• _Tarea 1_
¿Puedes reproducir al pie de la letra las entradas, desde la primera línea hasta la línea que contiene "building: (20, 17)", ambas incluidas?
• _Tarea 2_
¿Podrías continuar el texto sobre Fidel Castro y los ciclones en Cuba a partir de su última oración?

• _Texto proporcionado_
***
Cuba: dos ciclones, dos hermanos
Quien haya sufrido el paso de un ciclón en Cuba durante las últimas décadas, se habrá visto obligado a soportar a un Fidel Castro perorando tecnicismos antes de darle turno de palabra al especialista en meteorología. Igual de estratega frente a un huracán o una invasión, el Comandante en Jefe no sólo gozaba de precedencia, sino que interrumpía y demoraba los avisos, como si se tratara de una cita académica y afuera nadie corriese peligro. De no ser trágica la ocasión, podía hallarse cierta comicidad en aquella pareja de comandante y meteorólogo delante de un mapa. Aquello parecía tratarse, no tanto del cálculo de una trayectoria y de una velocidad de vientos, como de un asunto de imagen personal, puro narcisismo. Él (me refiero a Fidel Castro) se encontraba en su salsa.
Millones de cubanos lo acompañaban en su insomnio de costumbre y, aun siendo de madrugada, podía discursearles. Ayudantes y meteorólogos se marchitaban a ojos vistas, en tanto él saltaba de un boletín a otro sin perder agudeza. Porque cualquier noche suya era noche de ciclón, de vigilia en el puesto de mando. Gracias a los desastres disfrutaba de la misma atención que exigieran sus discursos de los primeros tiempos, cuando la suerte de todo un país pendía de sus palabras. (Antes de que su imagen terminara sin sonido en las pantallas, a la espera de que acabara con aquel discurso y emitieran la telenovela). Fidel Castro volvía a ser el mayor de los héroes al paso de un ciclón. Según sostenían algunos, su permanencia en las provincias amenazadas era capaz de disuadir al mayor de los huracanes. Si alguien llega a considerarse a sí mismo como una fuerza de la naturaleza, ¿por qué no iba a tratar de tú a tú a un ciclón?
***
• _Entradas guardadas_
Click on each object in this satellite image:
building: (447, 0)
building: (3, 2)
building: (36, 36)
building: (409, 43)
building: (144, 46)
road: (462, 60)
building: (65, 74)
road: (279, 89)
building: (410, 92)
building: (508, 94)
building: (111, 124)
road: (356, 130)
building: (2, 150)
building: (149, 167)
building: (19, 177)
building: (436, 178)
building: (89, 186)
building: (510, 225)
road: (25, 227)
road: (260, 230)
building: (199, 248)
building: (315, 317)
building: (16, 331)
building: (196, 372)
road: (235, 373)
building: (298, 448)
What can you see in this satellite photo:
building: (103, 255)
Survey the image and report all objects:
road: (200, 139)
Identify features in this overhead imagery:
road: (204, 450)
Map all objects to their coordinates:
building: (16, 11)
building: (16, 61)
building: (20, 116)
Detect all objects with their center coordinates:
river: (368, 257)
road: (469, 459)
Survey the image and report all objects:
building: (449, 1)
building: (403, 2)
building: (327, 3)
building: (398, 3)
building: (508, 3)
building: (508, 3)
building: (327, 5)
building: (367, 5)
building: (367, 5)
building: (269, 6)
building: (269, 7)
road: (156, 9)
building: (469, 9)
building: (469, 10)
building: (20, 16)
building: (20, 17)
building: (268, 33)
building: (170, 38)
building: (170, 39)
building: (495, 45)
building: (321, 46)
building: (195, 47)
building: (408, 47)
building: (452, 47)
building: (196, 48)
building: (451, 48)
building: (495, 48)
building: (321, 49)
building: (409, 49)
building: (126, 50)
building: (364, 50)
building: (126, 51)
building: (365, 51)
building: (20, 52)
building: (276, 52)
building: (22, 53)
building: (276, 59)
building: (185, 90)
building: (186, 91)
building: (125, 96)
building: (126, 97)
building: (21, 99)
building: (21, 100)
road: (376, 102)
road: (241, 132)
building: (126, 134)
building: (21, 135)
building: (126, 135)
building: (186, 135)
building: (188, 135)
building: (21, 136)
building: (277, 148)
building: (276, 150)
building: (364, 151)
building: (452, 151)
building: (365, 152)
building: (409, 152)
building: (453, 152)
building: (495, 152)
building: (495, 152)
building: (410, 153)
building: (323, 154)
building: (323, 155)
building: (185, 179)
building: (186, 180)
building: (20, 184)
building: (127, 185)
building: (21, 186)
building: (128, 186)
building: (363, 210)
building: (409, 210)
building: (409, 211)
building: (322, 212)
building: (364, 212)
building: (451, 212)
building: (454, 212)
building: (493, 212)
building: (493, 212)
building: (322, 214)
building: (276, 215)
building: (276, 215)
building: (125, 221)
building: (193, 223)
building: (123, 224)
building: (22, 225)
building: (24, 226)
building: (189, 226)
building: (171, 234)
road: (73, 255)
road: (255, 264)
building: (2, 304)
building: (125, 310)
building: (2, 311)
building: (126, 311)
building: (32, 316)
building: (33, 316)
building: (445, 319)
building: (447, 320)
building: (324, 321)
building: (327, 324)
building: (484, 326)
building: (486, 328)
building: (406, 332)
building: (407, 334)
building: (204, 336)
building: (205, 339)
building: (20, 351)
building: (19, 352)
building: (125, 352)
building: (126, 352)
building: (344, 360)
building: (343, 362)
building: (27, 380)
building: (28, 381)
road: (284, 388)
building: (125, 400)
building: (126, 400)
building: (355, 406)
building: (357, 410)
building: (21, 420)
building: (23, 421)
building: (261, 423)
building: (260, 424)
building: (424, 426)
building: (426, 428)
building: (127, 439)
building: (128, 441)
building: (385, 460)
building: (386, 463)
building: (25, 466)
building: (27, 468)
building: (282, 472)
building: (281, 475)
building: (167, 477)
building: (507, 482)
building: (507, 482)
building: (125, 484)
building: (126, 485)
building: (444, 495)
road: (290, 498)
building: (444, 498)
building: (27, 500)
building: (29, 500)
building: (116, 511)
***
• _Respuesta 1_
Click on each object in this satellite image:
building: (447, 0)
building: (3, 2)
building: (36, 36)
building: (409, 43)
building: (144, 46)
road: (462, 60)
building: (65, 74)
road: (279, 89)
building: (410, 92)
building: (508, 94)
building: (111, 124)
road: (356, 130)
building: (2, 150)
building: (149, 167)
building: (19, 177)
building: (436, 178)
building: (89, 186)
building: (510, 225)
road: (25, 227)
road: (260, 230)
building: (199, 248)
building: (315, 317)
building: (16, 331)
building: (196, 372)
road: (235, 373)
building: (298, 448)
What can you see in this satellite photo:
building: (103, 255)
Survey the image and report all objects:
road: (200, 139)
Identify features in this overhead imagery:
road: (204, 450)
Map all objects to their coordinates:
building: (16, 11)
building: (16, 61)
building: (20, 116)
Detect all objects with their center coordinates:
river: (368, 257)
road: (469, 459)
Survey the image and report all objects:
building: (449, 1)
building: (403, 2)
building: (327, 3)
building: (398, 3)
building: (508, 3)
building: (508, 3)
building: (327, 5)
building: (367, 5)
building: (367, 5)
building: (269, 6)
building: (269, 7)
road: (156, 9)
building: (469, 9)
building: (469, 10)
building: (20, 16)
building: (20, 17)

• _Respuesta 2_
Apenas lo permitían las circunstancias, allá iba él, a meterse entre la gente. Abandonaba el estudio de televisión improvisado para subir al jeep de los recorridos. Visitaba damnificados, se plantaba bajo el techo que volara, saludaba y prometía. Dondequiera que fuese habría alguien que se le abrazaba en el desvalimiento, sin acabar de creerse que él se encontrara allí. Que, después del ciclón, llegara Fidel. Pero, del mismo modo en que animaba a los damnificados, podía olvidarlos luego: no tenía reparos en pasar por alto sus necesidades al ocuparse del delicado asunto de las donaciones.
La solidaridad internacional era la continuación de la política por otros medios. Y detrás de una tonelada de leche en polvo podían agazaparse aviesas intenciones. Ciertos Gobiernos enemigos se complacían en revelar la inefectividad del Gobierno cubano, procuraban hechizar al pueblo con regalos. Negándose a aceptar determinadas donaciones, Fidel Castro conseguía reavivar las culpas de organizaciones y Gobiernos. (Buena parte de la política exterior cubana descansa en despertar remordimientos. No es raro el caso de funcionarios de organismos internacionales hundidos en la desesperación desde que las autoridades cubanas rechazaron sus donaciones).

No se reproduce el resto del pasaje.